Or: I think I have finally figured out why Robert Heinlein makes me so nuts
At the age of 17—the year he died—my most favorite author in the whole world was probably Robert Heinlein. I don’t think anyone else came anywhere close. I had read just about everything he had ever published, and (with the exception of Farnham’s Freehold), I loved it all.
Some of these books had enormous implications for my attitude toward the world—Stranger in a Strange Land, Time Enough for Love, The Moon is a Harsh Mistress and Starship Troopers being the most obvious. They marked me indelibly. They helped make me who I am today.
Which is why, for about the last fifteen years or so, I’ve not understood why I couldn’t pick up one of his novels and read it without getting…annoyed, often downright pissed-off, even as I could recognize how this or that passage or scene had had some specific impact on me.
It’s not that I was disappointed to find that they were badly written—to this day, I rarely have problems with Heinlein’s prose, or even his plots; he was good at the craft of writing. Hell, I recently re-read The Sword of Shanarra, a book I had a great deal of affection for at 14, and found that, yeah, it was actually worse than I had expected (not just wan pastiche of Tolkien, but, truly, badly written to boot), and that didn’t piss me off. So it wasn’t that.

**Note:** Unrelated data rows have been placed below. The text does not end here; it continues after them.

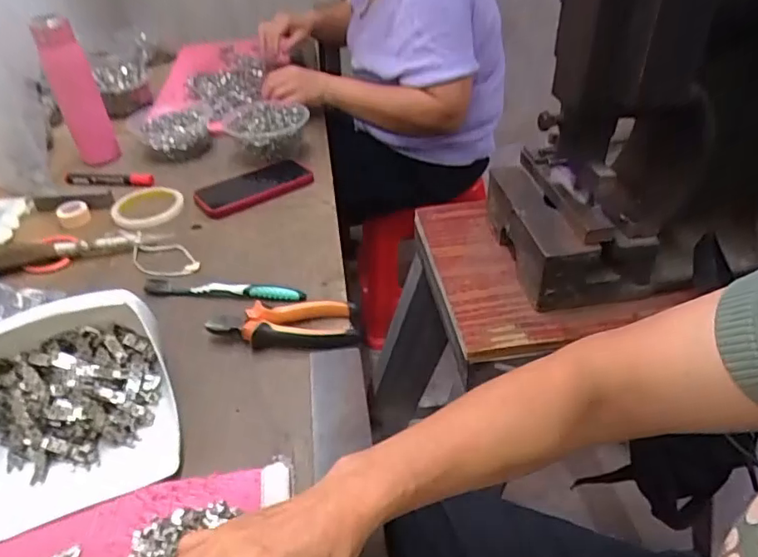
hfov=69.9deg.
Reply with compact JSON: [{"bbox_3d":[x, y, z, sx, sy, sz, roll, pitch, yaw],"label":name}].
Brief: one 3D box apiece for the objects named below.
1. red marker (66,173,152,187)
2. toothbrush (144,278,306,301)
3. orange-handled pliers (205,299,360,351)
[{"bbox_3d":[-0.417,-0.156,0.834,0.146,0.016,0.018,2,38,8],"label":"red marker"},{"bbox_3d":[-0.176,0.013,0.610,0.184,0.020,0.013,5,39,8],"label":"toothbrush"},{"bbox_3d":[-0.096,0.048,0.555,0.151,0.025,0.053,0,38,2],"label":"orange-handled pliers"}]

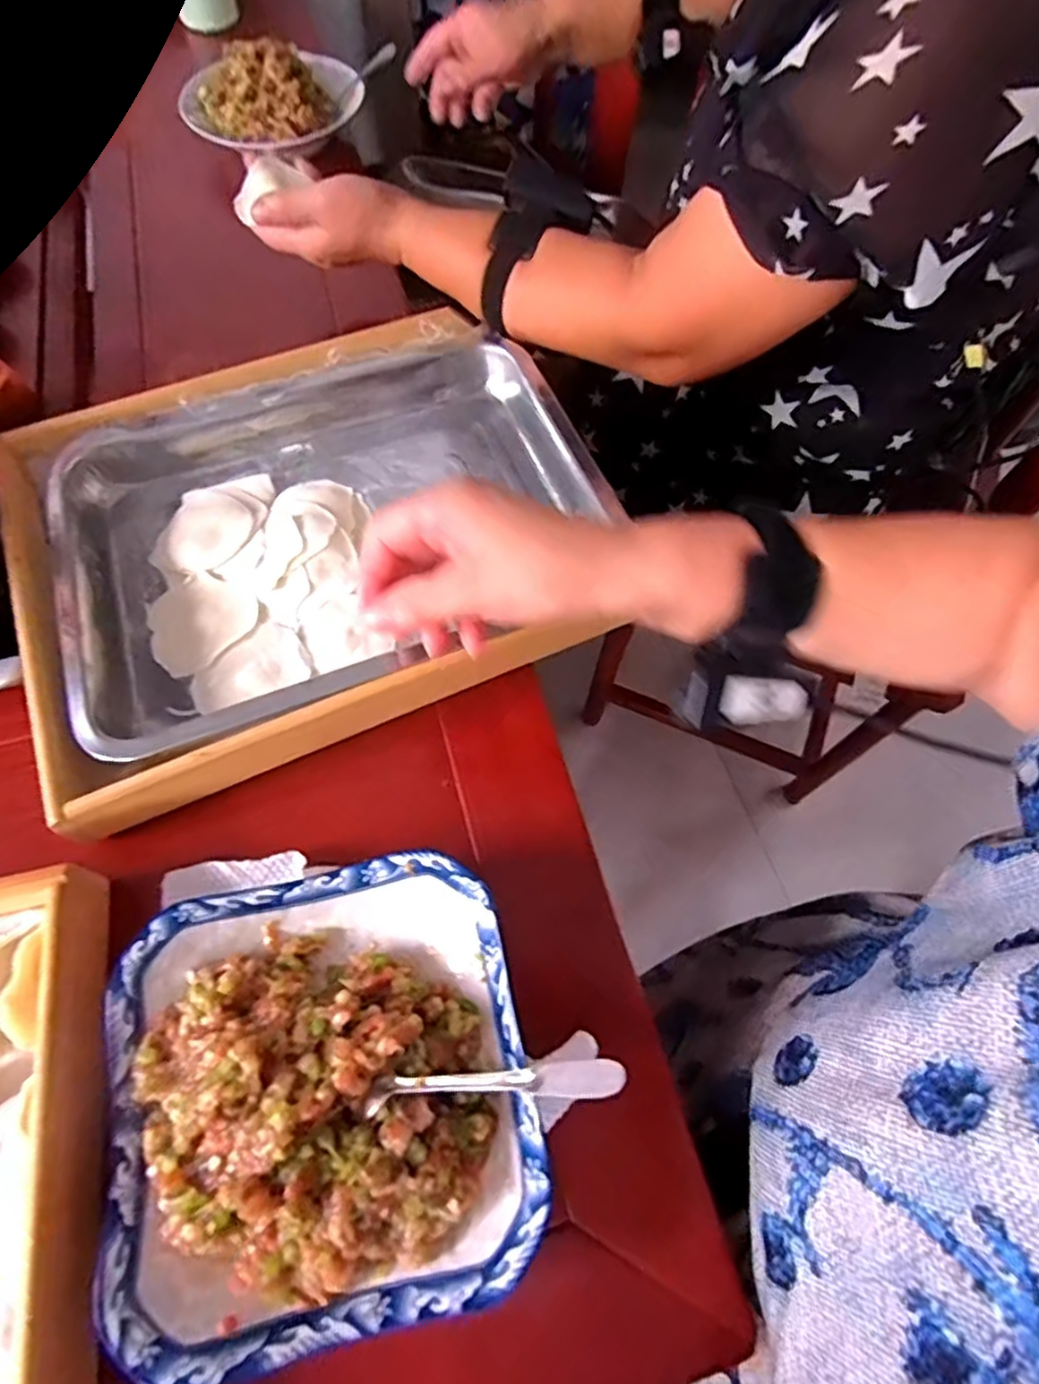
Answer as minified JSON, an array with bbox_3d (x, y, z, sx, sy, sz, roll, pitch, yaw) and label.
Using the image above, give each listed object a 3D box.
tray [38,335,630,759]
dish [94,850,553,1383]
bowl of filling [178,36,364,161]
[{"bbox_3d":[-0.130,-0.119,0.452,0.355,0.053,0.271,-25,67,-15],"label":"tray"},{"bbox_3d":[-0.083,0.176,0.304,0.199,0.054,0.186,-10,64,-9],"label":"dish"},{"bbox_3d":[-0.237,-0.584,0.663,0.141,0.074,0.161,36,67,14],"label":"bowl of filling"}]

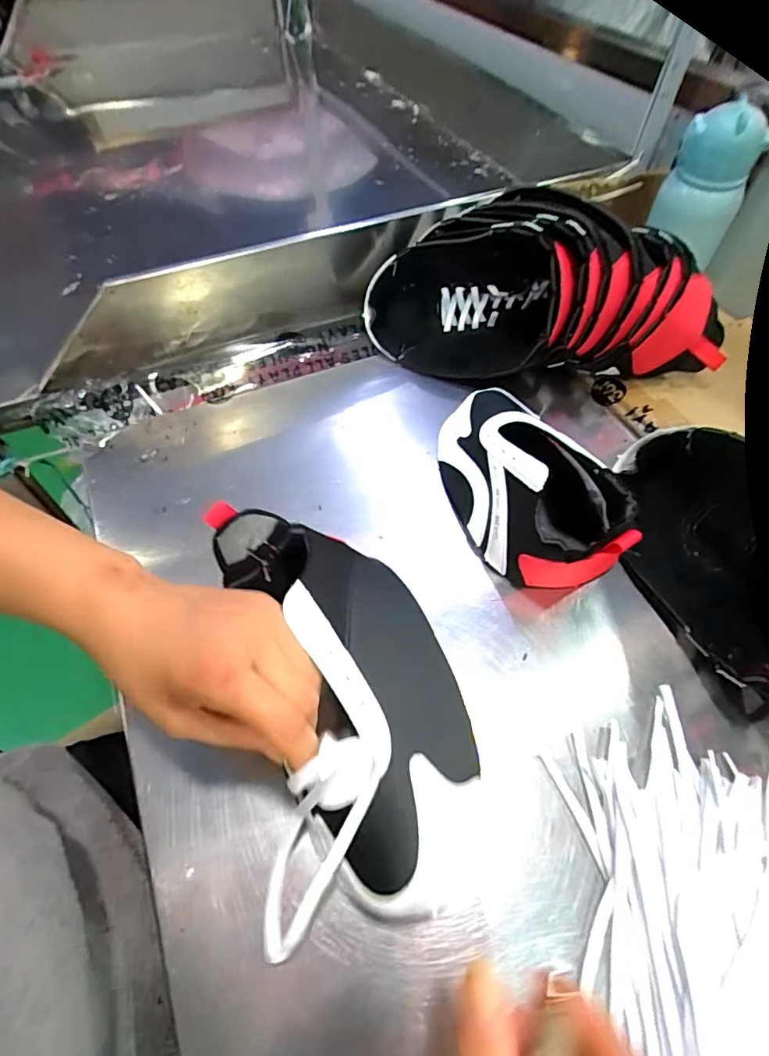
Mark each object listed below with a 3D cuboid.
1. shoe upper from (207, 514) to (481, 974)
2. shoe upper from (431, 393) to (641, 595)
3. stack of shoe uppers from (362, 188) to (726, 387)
[{"bbox_3d":[-0.029,0.091,0.288,0.130,0.063,0.222,-18,67,-12],"label":"shoe upper"},{"bbox_3d":[0.106,-0.043,0.405,0.101,0.078,0.213,-18,58,-12],"label":"shoe upper"},{"bbox_3d":[0.152,-0.235,0.498,0.341,0.136,0.140,6,56,4],"label":"stack of shoe uppers"}]

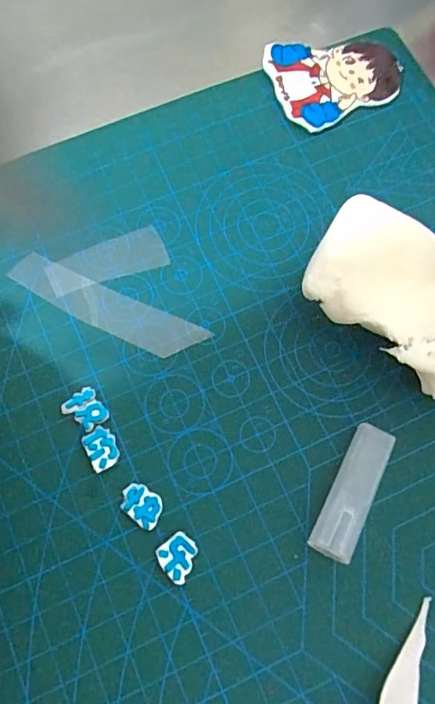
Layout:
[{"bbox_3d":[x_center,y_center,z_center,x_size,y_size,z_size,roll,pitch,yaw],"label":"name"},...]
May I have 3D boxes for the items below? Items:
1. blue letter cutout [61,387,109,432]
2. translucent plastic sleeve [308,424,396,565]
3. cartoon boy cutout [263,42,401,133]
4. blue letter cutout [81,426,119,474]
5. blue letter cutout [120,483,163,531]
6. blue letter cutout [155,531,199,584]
[{"bbox_3d":[-0.042,0.018,0.163,0.011,0.004,0.013,-39,77,-11],"label":"blue letter cutout"},{"bbox_3d":[0.040,0.041,0.154,0.013,0.011,0.040,26,75,7],"label":"translucent plastic sleeve"},{"bbox_3d":[0.045,-0.107,0.198,0.048,0.004,0.038,-23,75,-7],"label":"cartoon boy cutout"},{"bbox_3d":[-0.036,0.030,0.159,0.009,0.004,0.013,-28,75,-9],"label":"blue letter cutout"},{"bbox_3d":[-0.023,0.046,0.155,0.014,0.004,0.009,36,76,9],"label":"blue letter cutout"},{"bbox_3d":[-0.011,0.061,0.150,0.011,0.004,0.012,-38,77,-11],"label":"blue letter cutout"}]

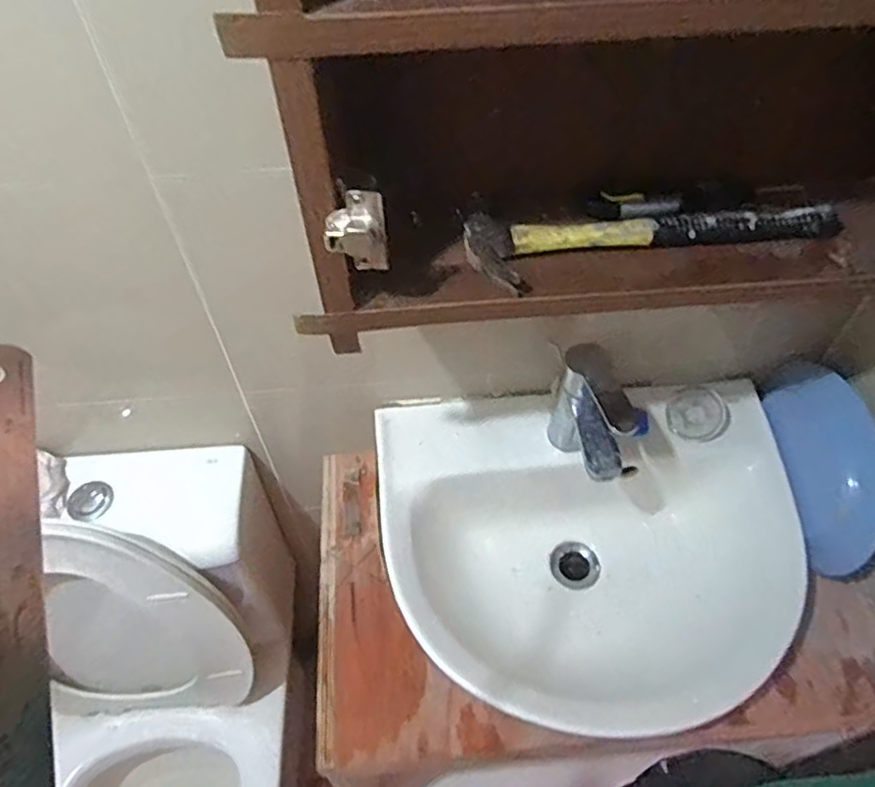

I think I finally found the answer the other day.
I was thinking about something—I don’t even remember what about, probably something political—when I said to myself, “Well, of course, that’s just a social construct.” And I started considering where I had been taught to look at things that way, to try and see the way so many things we are told are “the way things are” are really just things that we as a society have chosen to privilege, and should be open to being questioned and, ultimately, changed.
And as I thought about it, I realized that that was something that I almost certainly got from Robert Heinlein. It is, in fact, a huge theme throughout his work—almost all of his characters question social conventions, defy them, reshape them, mock them and generally point out how instrumental they are in keeping people down, and often unhappy.
What I realized annoys me is that, having established that social conventions and mores are things to be regarded with suspicion and contempt, Heinlein then proceeds to tell you how if you did it his way, everyone would be better off.
I think the problem was that as I became an adult, as I started to move into the real world, I ran up against the realization that his vision of what would make everyone better off comes off as somewhere between quaintly backward—right up until his last novel, he has a sort of Madonna/whore complex that comes off as alternately protective and patronizing toward women—and Ayn Rand levels of ignorant of actual humanity. Even when I agree with him, the way he presents these notions makes me cringe, because they’re presented in such a paternalistic way, in circumstances that are so absent from real life.
In effect, as I internalized what I think was his greatest lesson—and don’t get me wrong, I’m grateful for that lesson, it has stood me in good stead all my life—I was being set up to not actually be able to enjoy his writing.
I can’t decide if it’s a shame, or it’s a natural progression, the realization that eventually people do run out of things to teach you, or that you have to sort through the lessons yourself to understand what really matters.